Point of view refers to who is telling the story and how it is told. Journalism is a craft based on gathering and portraying facts for an audience. Combine these two and B2B companies can produce thoughtful and well positioned communications that get their customers talking and referring, while providing value in the media landscape.
Content writers at the Mayo Clinic address multiple audiences including patients, medical professionals, researchers, students and those seeking credible health information about symptoms, drugs or health-related lifestyle issues. This is information with a point of view developed using guidelines of the Mayo Clinic, yet it is credible and fact filled. From the Clinic’s Health Information menu a viewer can find out about Nutrition Basics with loads of links to specific topics relating to eating well. A free health topics E-newsletter is also offered. The Clinic leverages its medical expertise with blogs such as this one on the Mayo Clinic Diet. The blogs are written by subject matter experts who act as point-of-view journalists.
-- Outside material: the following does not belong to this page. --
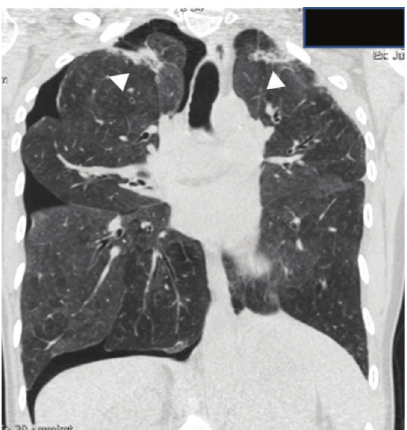
Figure 6: Case 2. Coronal HRCT reformatted image shows a right pneumothorax and the presence of fibrotic pulmonary infiltrates in both apical regions (arrowheads).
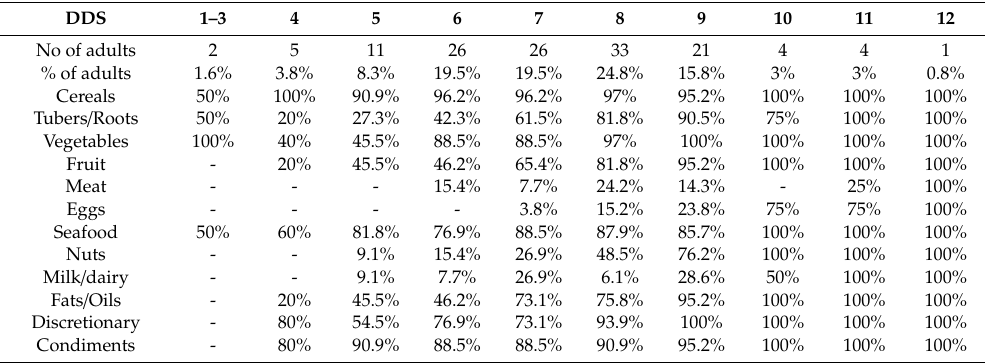
Table 3. Proportion of consumption from di ff erent food groups by dietary diversity score.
GE’s new electric vehicle charger, the GE WattStation™ is featured as one of their Innovation Stories, a collection of brief stories on why the products were developed. Facts about conditions, issues, and solutions proposed by the company are included.
Often times, content writers do more than write. They act as interpreters between the subject matter experts and audience. They evaluate newsworthiness, usability, shareability and audience receptiveness.
I am guided by the following thoughts when I undertake a point-of-view journalism project:
- Ask and answer the important questions. Viewers feel under served when questions are not asked.
- Be transparent. Allow the real issues to surface. Facts are your friend.
- Thoughtful communication can in itself be a call to action.
- Include research from neutral sources. Interpret.
- Investigate and show intent.
- It may take courage. New and better information may cause a paradigm shift but when integrated into a knowledge network it is often beneficial.
Developing factual content that shares a point of view is a B2B benefit that pays off in multiple ways: increased word of mouth, social network sharing, trust building, and industry influence to name a few. Winning in the marketplace may well be a matter of communicating what you know to be true.